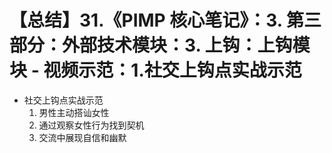 # 【总结】31.《PIMP 核心笔记》：3. 第三部分：外部技术模块：3. 上钩：上钩模块 - 视频示范：1.社交上钩点实战示范

-   社交上钩点实战示范
    1.  男性主动搭讪女性
    2.  通过观察女性行为找到契机
    3.  交流中展现自信和幽默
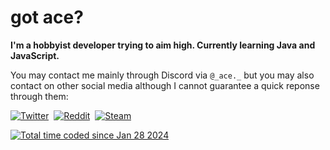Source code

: # got ace?

**I'm a hobbyist developer trying to aim high. Currently learning Java and JavaScript.**

You may contact me mainly through Discord via `@_ace._` but you may also contact on other social media although I cannot guarantee a quick reponse through them:

<a href="https://twitter.com/minimiscus"><img alt="Twitter" src="https://img.shields.io/badge/Twitter-1DA1F2?style=for-the-badge&logo=twitter&logoColor=white"></a>&nbsp;
<a href="https://reddit.com/u/minimiscus"><img alt="Reddit" src="https://img.shields.io/badge/Reddit-FF5700?style=for-the-badge&logo=reddit&logoColor=white"></a>&nbsp;
<a href="https://steamcommunity.com/id/minimiscus/"><img alt="Steam" src="https://img.shields.io/badge/Steam-2A475E?style=for-the-badge&logo=steam&logoColor=white"></a>&nbsp;

<a href="https://wakatime.com/@018d5275-65ff-41d6-93b3-e1b2bff2be78"><img src="https://wakatime.com/badge/user/018d5275-65ff-41d6-93b3-e1b2bff2be78.svg?style=for-the-badge" alt="Total time coded since Jan 28 2024" /></a>

<!--
**minimiscus/minimiscus** is a ✨ _special_ ✨ repository because its `README.md` (this file) appears on your GitHub profile.

Here are some ideas to get you started:

- 🔭 I’m currently working on ...
- 🌱 I’m currently learning ...
- 👯 I’m looking to collaborate on ...
- 🤔 I’m looking for help with ...
- 💬 Ask me about ...
- 📫 How to reach me: ...
- 😄 Pronouns: ...
- ⚡ Fun fact: ...
-->
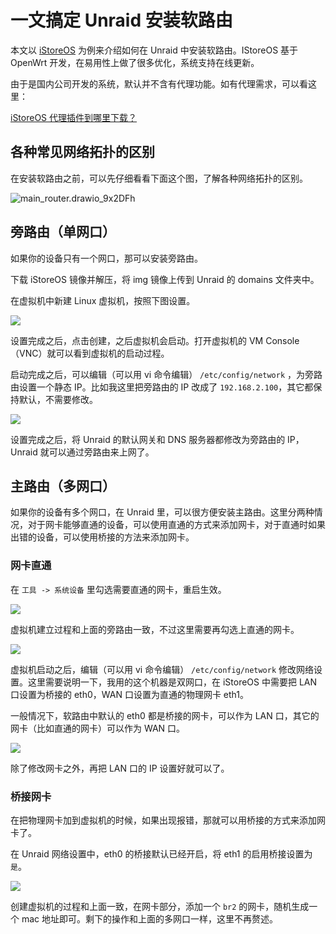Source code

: # 一文搞定 Unraid 安装软路由

本文以 [iStoreOS](https://fw.koolcenter.com/iStoreOS/x86_64/) 为例来介绍如何在 Unraid 中安装软路由。IStoreOS 基于 OpenWrt 开发，在易用性上做了很多优化，系统支持在线更新。

由于是国内公司开发的系统，默认并不含有代理功能。如有代理需求，可以看这里：

[iStoreOS 代理插件到哪里下载？](/basic/question.html#istoreos代理插件到哪里下载)

## 各种常见网络拓扑的区别

在安装软路由之前，可以先仔细看看下面这个图，了解各种网络拓扑的区别。

![main_router.drawio_9x2DFh](https://img-1255332810.cos.ap-chengdu.myqcloud.com/main_router.drawio_9x2DFh.svg)

## 旁路由（单网口）

如果你的设备只有一个网口，那可以安装旁路由。

下载 iStoreOS 镜像并解压，将 img 镜像上传到 Unraid 的 domains 文件夹中。

在虚拟机中新建 Linux 虚拟机，按照下图设置。

![](https://img-1255332810.cos.ap-chengdu.myqcloud.com/20231208004127_wfgCDv.png)

设置完成之后，点击创建，之后虚拟机会启动。打开虚拟机的 VM Console（VNC）就可以看到虚拟机的启动过程。

启动完成之后，可以编辑（可以用 vi 命令编辑） `/etc/config/network` ，为旁路由设置一个静态 IP。比如我这里把旁路由的 IP 改成了 `192.168.2.100`，其它都保持默认，不需要修改。

![](https://img-1255332810.cos.ap-chengdu.myqcloud.com/dvh1QC_pIPTdG.png)

设置完成之后，将 Unraid 的默认网关和 DNS 服务器都修改为旁路由的 IP，Unraid 就可以通过旁路由来上网了。

## 主路由（多网口）

如果你的设备有多个网口，在 Unraid 里，可以很方便安装主路由。这里分两种情况，对于网卡能够直通的设备，可以使用直通的方式来添加网卡，对于直通时如果出错的设备，可以使用桥接的方法来添加网卡。

### 网卡直通

在 `工具 -> 系统设备`  里勾选需要直通的网卡，重启生效。

![](https://img-1255332810.cos.ap-chengdu.myqcloud.com/20231208005316_W54ool.png)

虚拟机建立过程和上面的旁路由一致，不过这里需要再勾选上直通的网卡。

![](https://img-1255332810.cos.ap-chengdu.myqcloud.com/20231208005547_JvLatS.png)

虚拟机启动之后，编辑（可以用 vi 命令编辑） `/etc/config/network` 修改网络设置。这里需要说明一下，我用的这个机器是双网口，在 iStoreOS 中需要把 LAN 口设置为桥接的 eth0，WAN 口设置为直通的物理网卡 eth1。

一般情况下，软路由中默认的 eth0 都是桥接的网卡，可以作为 LAN 口，其它的网卡（比如直通的网卡）可以作为 WAN 口。

![](https://img-1255332810.cos.ap-chengdu.myqcloud.com/5dsGV0_wQ2pnl.png)

除了修改网卡之外，再把 LAN 口的 IP 设置好就可以了。

### 桥接网卡

在把物理网卡加到虚拟机的时候，如果出现报错，那就可以用桥接的方式来添加网卡了。

在 Unraid 网络设置中，eth0 的桥接默认已经开启，将 eth1 的启用桥接设置为 `是`。

![](https://img-1255332810.cos.ap-chengdu.myqcloud.com/20231208020629_fjnrR0.png)

创建虚拟机的过程和上面一致，在网卡部分，添加一个 `br2` 的网卡，随机生成一个 mac 地址即可。剩下的操作和上面的多网口一样，这里不再赘述。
· · · · · · ·
Prompt ▸ Scan the records above, then copy out each line that mentions "learning".

Answer section ▸
**I'm a hobbyist developer trying to aim high. Currently learning Java and JavaScript.**
- 🌱 I’m currently learning ...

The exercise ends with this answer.